Exercise brief
Lines with the word "series" in them are the ones to copy from the records.

Data supplied Block Start

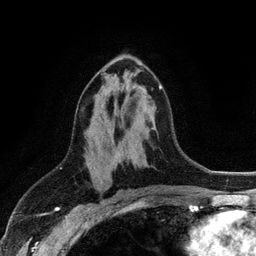
Breast MRI (dynamic contrast-enhanced), one axial slice; slice 61 of 128 in the series (ordered by position); cropped to one breast; dynamic contrast-enhanced series, time point 2 of 6 at this slice position (early post-contrast); 3 T; TE 2.8 ms, TR 7.5 ms; 256 × 256 image matrix. Female patient.
Outlined on this slice (semi-automatically segmented with operator editing):
- enhancing-tissue mask used for the functional tumour volume (all voxels passing the contrast-enhancement thresholds inside the analysis volume; usually the tumour): bounding box <151,84,162,90> (left, top, right, bottom; pixels)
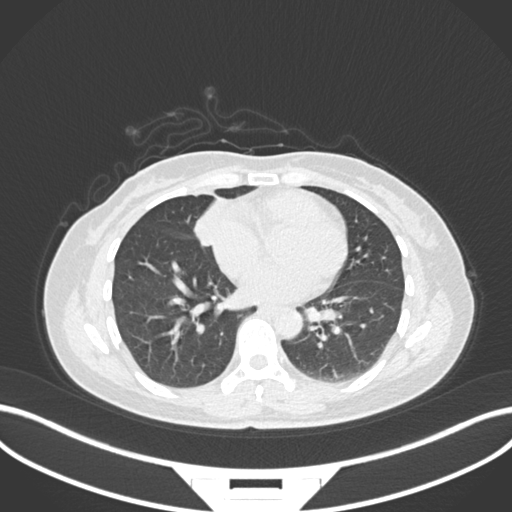
Chest CT, one axial slice. Slice 63 of 171 in the series (ordered by position). Lung window (W 1500 / L -600 HU). 1 mm slice thickness. 512 × 512 image matrix. Female patient, age 43 years. Case-level facts recorded for this patient, not image findings: clinical TNM (as recorded): T1c N3 M1; histopathological grade: G1.
Annotated regions visible in this slice (rectangle marked by the reading radiologist):
- lung tumour (recorded histology: adenocarcinoma): bounding box (x1, y1, x2, y2) in pixels: (187, 196, 223, 252)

Data supplied Block End

Response area
Breast MRI (dynamic contrast-enhanced), one axial slice; slice 61 of 128 in the series (ordered by position); cropped to one breast; dynamic contrast-enhanced series, time point 2 of 6 at this slice position (early post-contrast); 3 T; TE 2.8 ms, TR 7.5 ms; 256 × 256 image matrix. Female patient.
Chest CT, one axial slice. Slice 63 of 171 in the series (ordered by position). Lung window (W 1500 / L -600 HU). 1 mm slice thickness. 512 × 512 image matrix. Female patient, age 43 years. Case-level facts recorded for this patient, not image findings: clinical TNM (as recorded): T1c N3 M1; histopathological grade: G1.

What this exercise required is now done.